* **Task goal**
Scan the entries below, and for each line that includes the word "MICR", make a copy.

* **Records for this exercise**
-------
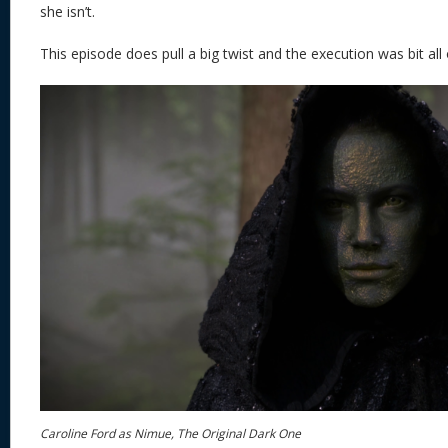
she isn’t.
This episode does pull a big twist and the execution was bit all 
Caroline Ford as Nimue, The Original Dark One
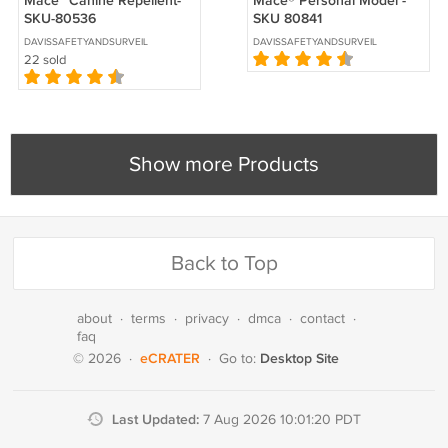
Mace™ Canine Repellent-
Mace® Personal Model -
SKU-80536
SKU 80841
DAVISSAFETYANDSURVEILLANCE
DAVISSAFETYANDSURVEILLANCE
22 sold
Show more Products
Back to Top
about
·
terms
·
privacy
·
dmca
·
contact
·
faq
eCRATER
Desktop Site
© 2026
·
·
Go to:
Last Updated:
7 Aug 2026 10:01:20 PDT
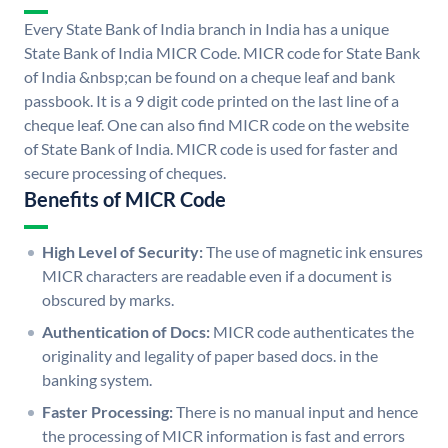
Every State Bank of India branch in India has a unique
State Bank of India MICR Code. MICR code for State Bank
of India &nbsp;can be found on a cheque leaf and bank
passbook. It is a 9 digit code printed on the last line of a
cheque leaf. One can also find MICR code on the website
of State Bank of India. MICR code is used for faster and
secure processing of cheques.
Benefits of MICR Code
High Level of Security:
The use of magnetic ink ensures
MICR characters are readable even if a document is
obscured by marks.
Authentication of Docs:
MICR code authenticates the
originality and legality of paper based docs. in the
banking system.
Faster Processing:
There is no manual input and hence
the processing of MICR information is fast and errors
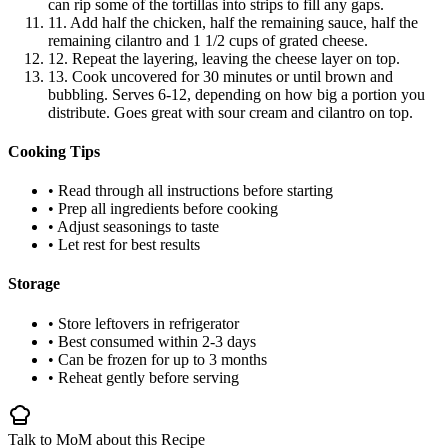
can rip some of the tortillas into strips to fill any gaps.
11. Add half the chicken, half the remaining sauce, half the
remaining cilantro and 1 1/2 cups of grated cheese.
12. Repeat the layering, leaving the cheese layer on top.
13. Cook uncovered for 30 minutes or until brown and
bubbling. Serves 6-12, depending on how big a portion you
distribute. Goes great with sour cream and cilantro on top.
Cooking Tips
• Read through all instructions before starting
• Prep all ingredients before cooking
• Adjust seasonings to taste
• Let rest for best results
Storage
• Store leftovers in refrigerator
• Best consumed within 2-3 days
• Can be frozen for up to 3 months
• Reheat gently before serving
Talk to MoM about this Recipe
-------
* **Response area**
State Bank of India MICR Code. MICR code for State Bank
cheque leaf. One can also find MICR code on the website
of State Bank of India. MICR code is used for faster and
Benefits of MICR Code
MICR characters are readable even if a document is
MICR code authenticates the
the processing of MICR information is fast and errors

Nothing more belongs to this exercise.